« Plus jamais ça ! » : le slogan a pour lui l’évidence de l’indignation morale, et il est inévitable qu’il surgisse lorsqu’un désastre survient dont on se sait d’une manière ou d’une autre responsable. N’est-elle pas intolérable, cette horreur-là, celle qui nous saisit actuellement et avec laquelle on se débat, comme c’est le cas aujourd’hui à Gaza? Mais quelle répétition ou quel retour conjure-t-on ? L’expression, on le sait bien, fait signe vers la Shoah. Mais la référence est d’autant plus efficace qu’elle reste implicite, distendue. L’horreur a beau avoir ses degrés, on entend dire que lutter contre relève d’un impératif moral universel, qui ne supporte pas la discrimination. Le ça de « Plus jamais ça ! » recouvrira tous les massacres de façon indistincte, et verra son acuité s’évanouir. Danny Trom explore cette semaine une source moins connue de la formule, qui le conduit au poème d’un pionnier sioniste, Yitzhak Lamdan : « Plus jamais Massada ne tombera ». Le ça qu’il s’agissait alors de conjurer, c’était ce que le poète considérait comme la passivité traditionnelle des juifs, qui les offrait justement selon lui à l’horreur. Quant aux moyens d’empêcher cette répétition, ils ne peuvent être ceux d’un universalisme abstrait, pas plus que d’un militarisme sans conscience de ce qu’il défend…
Si chat parle dès lors que perroquet est mangé, suffit-il de dire « judéité » pour comprendre de quoi il retourne ? Le judaïsme européen, et français en particulier, est une réalité métissée, héritant de contextes socio-politiques et de traditions disparates, qui s’articulent tant bien que mal. Cette réalité est toutefois trop souvent appréhendée depuis une perspective ashkénazo-centrée, qui fait d’un yiddish mâtiné d’accent polonais le marqueur identitaire juif par excellence, et préfère – on se demande bien pourquoi – la carpe farcie à la douceur des pâtisseries maghrébines. L’irruption dans le champ culturel français d’un chat libre-penseur a à cet égard permis de redresser certains torts. Rendant hommage à la géniale bande dessinée de Joann Sfar, Le Chat du rabbin, Ewa Tartakowsky en profite pour interroger la situation coloniale dans laquelle les juifs algériens sont devenus français, et la manière dont elle continue d’alimenter les inégalités au sein du monde juif.
Il y a un mois, Javier Milei se rendait en Israël.
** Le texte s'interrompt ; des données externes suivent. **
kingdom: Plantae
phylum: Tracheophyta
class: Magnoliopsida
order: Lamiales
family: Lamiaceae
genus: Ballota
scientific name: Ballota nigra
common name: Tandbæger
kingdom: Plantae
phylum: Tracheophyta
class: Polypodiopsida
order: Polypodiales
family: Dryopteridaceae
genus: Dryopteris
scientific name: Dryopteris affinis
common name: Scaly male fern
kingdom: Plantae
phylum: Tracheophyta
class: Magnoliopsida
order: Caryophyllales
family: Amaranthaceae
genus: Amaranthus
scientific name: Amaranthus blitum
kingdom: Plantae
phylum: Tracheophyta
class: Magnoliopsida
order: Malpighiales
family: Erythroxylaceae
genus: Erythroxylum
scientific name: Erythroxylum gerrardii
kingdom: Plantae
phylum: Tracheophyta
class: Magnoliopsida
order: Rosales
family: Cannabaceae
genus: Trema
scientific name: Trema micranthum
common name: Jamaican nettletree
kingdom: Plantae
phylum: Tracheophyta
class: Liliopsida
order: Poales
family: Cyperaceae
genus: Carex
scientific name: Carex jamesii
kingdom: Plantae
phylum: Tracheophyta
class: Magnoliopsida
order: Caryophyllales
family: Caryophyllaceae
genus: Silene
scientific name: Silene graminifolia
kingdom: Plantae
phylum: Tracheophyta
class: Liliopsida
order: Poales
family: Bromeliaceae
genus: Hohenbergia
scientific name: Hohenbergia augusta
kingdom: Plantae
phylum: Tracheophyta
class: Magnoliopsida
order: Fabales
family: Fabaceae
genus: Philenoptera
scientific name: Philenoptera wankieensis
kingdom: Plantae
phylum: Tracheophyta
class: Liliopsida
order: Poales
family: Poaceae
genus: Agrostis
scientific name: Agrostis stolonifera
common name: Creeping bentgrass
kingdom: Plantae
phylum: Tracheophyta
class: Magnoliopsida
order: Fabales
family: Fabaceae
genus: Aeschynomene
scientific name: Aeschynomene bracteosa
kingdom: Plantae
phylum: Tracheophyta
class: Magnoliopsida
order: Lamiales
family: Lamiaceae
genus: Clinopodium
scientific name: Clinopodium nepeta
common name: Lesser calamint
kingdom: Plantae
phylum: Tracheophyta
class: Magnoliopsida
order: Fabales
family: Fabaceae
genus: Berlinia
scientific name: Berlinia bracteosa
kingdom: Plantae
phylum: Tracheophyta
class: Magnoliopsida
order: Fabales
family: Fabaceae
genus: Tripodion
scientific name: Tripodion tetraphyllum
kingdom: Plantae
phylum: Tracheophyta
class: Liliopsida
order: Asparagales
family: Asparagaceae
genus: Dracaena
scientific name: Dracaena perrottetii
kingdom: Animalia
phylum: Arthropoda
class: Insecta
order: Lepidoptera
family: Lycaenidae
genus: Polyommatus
Le premier président libertarien au monde a une fois encore témoigné de sa proximité avec la communauté juive en annonçant, dès son arrivée à l’aéroport Ben Gourion, son intention de déménager l’ambassade de son pays à Jérusalem. Habituellement outrancier, celui qui se plaît à être surnommé « el loco » a su faire preuve d’une retenue inhabituelle lors de sa visite avec Netanyahou des lieux du massacre du 7 octobre. Plus surprenant encore, il se murmure ici et là qu’à force de prières et de danse au Mur des Lamentations, il aurait participé au succès de l’opération de libération de deux otages israéliens d’origine argentine qui a eu lieu quelques jours plus tard. Pour donner à comprendre pourquoi Milei aspire à devenir le premier président juif argentin, et ce que Friedrich Hayek et le messianisme juif peuvent bien faire ensemble, nous republions cette semaine l’article que Francesco Callegaro a consacré à cette question en décembre.